Hi All,

It has been so long since I asked any questions . . .

Can anyone tell me . . .
I got an idea from this website :

http://codemink.com/how-to-make-antivirus-using-c-programming-language/

is it correct or is it REALLY a good one ???

How to make a real one ???:)

Thankyou all in advance!

The article is a very basic example of the method used by most antivirus software. Real antiviruses don't identify viruses based on human-readable bytes, they identify them based on the sequence of numbers that causes them to work in the first place (machine-code).

What you need to know about a viruses is that they usually tend to get inserted (often though another virus) into a file. Specifically, the virus code is placed at some (occasionally random) location in the file. In some cases, this code is split into two parts: one to begin executing the main code, inserted near the top of the file, and the main code of the virus, usually placed at the end of the file.

In order to accurately identify a virus, rather than some other file with a few similar bytes, you need to identify the machine-code of the virus and store it (so you can remove it from another file). This can be done with a disassembler, but it will take a pretty thorough understanding of assembly on the platform you want the antivirus software to work. Once you've identified the common sequence (after testing a number of files infected with the same virus) you must distribute the sequence to your users' computers. This is why most antivirus software comes with an update system for its definition database.

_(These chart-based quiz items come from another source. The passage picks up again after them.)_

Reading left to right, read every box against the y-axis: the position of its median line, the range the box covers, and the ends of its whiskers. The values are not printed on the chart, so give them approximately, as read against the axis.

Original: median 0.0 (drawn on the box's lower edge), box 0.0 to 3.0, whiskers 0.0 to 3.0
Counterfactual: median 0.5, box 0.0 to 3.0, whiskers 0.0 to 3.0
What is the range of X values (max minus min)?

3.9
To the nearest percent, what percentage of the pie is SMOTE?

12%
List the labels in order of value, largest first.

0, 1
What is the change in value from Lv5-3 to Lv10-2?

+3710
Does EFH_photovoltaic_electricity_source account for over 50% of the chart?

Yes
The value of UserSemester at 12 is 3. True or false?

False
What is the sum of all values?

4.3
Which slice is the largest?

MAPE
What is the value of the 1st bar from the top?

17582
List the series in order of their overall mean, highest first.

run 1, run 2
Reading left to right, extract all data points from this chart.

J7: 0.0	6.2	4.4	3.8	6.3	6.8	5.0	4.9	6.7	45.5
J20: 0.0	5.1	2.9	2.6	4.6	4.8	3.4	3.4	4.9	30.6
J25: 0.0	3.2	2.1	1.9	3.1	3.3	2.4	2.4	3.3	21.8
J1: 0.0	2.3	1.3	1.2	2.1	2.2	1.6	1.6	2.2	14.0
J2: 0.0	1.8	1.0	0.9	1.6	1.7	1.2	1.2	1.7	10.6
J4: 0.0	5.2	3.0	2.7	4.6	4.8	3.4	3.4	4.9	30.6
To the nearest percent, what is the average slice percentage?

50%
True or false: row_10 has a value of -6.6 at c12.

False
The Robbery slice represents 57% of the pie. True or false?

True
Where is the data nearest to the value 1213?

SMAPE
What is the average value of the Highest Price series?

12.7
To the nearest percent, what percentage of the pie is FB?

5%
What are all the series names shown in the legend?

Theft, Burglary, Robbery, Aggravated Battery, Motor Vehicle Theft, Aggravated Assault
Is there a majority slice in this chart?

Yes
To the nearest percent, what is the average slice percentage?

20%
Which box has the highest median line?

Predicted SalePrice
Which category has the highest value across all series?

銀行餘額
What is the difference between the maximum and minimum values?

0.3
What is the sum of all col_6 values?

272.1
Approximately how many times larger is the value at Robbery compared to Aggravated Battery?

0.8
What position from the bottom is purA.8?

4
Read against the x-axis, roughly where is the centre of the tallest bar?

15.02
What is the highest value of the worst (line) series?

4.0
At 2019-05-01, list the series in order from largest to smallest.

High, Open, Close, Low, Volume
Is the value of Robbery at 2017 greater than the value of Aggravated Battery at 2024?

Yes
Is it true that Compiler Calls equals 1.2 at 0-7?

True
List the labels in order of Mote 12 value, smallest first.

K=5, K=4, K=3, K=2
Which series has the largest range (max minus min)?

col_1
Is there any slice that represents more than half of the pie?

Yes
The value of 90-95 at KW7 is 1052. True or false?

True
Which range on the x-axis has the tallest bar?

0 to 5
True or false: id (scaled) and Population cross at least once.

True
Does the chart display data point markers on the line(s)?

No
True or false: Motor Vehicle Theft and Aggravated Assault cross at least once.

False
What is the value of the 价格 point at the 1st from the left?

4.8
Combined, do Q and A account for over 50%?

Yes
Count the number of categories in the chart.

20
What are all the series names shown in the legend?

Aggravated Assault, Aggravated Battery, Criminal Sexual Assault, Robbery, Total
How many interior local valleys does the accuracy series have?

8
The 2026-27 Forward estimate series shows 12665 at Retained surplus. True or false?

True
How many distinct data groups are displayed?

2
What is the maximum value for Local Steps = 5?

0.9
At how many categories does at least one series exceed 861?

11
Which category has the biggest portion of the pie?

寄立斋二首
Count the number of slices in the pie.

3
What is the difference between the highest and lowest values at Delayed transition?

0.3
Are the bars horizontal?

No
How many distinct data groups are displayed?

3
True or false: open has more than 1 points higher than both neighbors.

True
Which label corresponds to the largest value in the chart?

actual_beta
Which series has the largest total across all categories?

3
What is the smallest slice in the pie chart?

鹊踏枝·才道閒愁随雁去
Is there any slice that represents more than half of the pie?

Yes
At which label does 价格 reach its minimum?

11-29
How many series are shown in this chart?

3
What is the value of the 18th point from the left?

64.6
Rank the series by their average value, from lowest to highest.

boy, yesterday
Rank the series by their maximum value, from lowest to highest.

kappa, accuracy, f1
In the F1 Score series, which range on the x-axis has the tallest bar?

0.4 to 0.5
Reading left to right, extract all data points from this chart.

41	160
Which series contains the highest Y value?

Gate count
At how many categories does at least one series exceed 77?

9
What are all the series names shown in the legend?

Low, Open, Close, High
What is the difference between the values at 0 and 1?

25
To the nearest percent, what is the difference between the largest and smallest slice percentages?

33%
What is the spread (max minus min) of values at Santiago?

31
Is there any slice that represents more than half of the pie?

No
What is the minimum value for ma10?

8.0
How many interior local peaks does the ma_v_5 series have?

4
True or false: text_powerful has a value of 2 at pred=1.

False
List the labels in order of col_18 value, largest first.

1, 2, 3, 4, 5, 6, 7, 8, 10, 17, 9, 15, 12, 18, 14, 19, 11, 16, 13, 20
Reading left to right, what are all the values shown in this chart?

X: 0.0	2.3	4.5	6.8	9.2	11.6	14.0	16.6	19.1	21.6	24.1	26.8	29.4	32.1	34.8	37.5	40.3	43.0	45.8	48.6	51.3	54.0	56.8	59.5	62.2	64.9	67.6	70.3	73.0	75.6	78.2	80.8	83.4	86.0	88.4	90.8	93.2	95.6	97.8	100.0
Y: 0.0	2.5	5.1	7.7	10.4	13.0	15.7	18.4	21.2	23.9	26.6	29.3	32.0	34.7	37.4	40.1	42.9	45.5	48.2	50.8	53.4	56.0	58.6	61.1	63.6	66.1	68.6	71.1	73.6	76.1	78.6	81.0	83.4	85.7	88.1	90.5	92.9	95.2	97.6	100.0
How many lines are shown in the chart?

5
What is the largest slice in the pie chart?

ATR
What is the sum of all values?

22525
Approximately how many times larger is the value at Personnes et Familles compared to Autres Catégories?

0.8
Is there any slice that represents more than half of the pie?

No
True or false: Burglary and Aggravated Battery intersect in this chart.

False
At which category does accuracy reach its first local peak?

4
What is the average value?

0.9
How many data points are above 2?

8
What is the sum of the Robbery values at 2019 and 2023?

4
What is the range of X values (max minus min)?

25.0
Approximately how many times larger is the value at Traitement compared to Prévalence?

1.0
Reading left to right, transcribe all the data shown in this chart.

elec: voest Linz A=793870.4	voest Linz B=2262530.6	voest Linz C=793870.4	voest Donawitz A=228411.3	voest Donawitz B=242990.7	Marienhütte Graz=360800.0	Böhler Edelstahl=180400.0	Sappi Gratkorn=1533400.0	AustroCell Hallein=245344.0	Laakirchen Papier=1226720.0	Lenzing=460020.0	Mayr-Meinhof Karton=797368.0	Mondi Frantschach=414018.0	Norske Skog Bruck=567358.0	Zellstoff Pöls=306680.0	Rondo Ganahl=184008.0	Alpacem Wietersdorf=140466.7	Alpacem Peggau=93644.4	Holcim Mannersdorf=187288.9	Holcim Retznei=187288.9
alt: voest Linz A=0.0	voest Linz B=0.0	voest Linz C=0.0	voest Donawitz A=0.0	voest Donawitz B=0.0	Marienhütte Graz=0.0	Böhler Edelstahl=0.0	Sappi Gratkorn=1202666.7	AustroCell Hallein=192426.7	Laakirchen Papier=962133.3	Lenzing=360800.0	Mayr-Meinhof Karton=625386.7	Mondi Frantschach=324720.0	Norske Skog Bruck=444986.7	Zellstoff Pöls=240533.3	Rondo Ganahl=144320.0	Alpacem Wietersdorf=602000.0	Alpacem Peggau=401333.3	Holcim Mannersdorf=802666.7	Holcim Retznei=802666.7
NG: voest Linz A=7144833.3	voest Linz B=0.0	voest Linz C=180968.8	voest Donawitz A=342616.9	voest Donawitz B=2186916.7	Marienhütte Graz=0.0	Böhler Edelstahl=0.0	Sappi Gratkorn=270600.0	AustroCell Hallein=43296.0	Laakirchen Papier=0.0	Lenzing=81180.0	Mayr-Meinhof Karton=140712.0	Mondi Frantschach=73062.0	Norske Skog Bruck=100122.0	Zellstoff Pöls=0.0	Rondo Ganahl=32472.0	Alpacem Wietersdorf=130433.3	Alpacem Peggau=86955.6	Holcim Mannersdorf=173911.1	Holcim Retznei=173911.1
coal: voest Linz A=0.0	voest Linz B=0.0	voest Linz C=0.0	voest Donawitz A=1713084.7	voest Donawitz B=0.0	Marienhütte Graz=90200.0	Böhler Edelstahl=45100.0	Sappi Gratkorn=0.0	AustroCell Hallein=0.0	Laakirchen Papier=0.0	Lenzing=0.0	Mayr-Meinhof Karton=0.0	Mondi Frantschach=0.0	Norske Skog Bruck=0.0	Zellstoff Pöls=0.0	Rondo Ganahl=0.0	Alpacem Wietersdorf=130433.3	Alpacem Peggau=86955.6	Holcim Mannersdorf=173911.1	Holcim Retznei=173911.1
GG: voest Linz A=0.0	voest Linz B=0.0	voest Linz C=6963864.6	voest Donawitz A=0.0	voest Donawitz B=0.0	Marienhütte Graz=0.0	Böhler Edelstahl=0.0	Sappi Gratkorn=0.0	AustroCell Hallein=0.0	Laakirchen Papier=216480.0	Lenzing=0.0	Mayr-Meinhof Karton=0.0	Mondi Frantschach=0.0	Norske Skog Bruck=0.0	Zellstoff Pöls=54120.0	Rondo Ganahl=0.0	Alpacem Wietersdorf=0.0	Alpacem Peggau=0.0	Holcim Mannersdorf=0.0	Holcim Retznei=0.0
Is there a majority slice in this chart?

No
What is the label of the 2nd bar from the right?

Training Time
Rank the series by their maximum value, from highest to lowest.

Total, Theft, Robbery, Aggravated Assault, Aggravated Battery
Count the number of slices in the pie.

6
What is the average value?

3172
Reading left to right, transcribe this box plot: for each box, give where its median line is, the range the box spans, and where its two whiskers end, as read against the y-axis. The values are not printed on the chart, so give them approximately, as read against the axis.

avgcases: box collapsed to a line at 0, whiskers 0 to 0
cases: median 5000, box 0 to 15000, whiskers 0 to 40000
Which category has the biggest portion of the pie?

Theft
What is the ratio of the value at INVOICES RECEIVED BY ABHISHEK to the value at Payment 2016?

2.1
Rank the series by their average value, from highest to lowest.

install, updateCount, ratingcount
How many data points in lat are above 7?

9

For more info on viruses and other threats:
http://www.f-secure.com/en/web/labs_global/articles

of course, that code can be written a lot better

cool antivirus is (IMO) an oxymoron. The tricky part here is filling in your reference database.

i have a quick question... how is it that if a virus is placed at either a random or set location, which is apparently at the end of the file, how does the binary file still function? i mean im sure if i did that, the exe would give me all kinds of errors

Hi all,
yes there will be some errors in the exe but the virus programmers i think will write the source code in their desired way...
My question is arent there errors in the codemink article...
why isnt the exe file opened in binary mode...?
Please clear my confusion!

i have a quick question... how is it that if a virus is placed at either a random or set location, which is apparently at the end of the file, how does the binary file still function? i mean im sure if i did that, the exe would give me all kinds of errors

If you place random content at the end of a valid EXE file, then windows loader will just ignore it and the file will be executed normally.

BTW, this tehnique is used by self=xtracting archivers,like winrar, 7z, etc and vrious installers, like NSIS, Inno Setup, etc. They just look for correct offset and extract the content.


You can test it by using cmd.exe copy /b command or programatically, of course.

Okay,
but is that code correct?
can someone use it to make a commercial antivirus ???
Thankyou everyone in advance!!! :)
Regards,
Aravind.

Well the first line of code is a copyright so no, you can't just use it for your own commercial purposes.

I love the comments on that page. Every one of them sounds like a "Do my homework" post. 8^)

If you want to look at a real virus scanner check here (or Google "open source anti virus"): http://www.clamav.net/lang/en/

It's open source so you can look at the code. It's also free so I have no idea why anyone would want to bother writing their own tool. It would never be as protective as one of the big open source project versions are.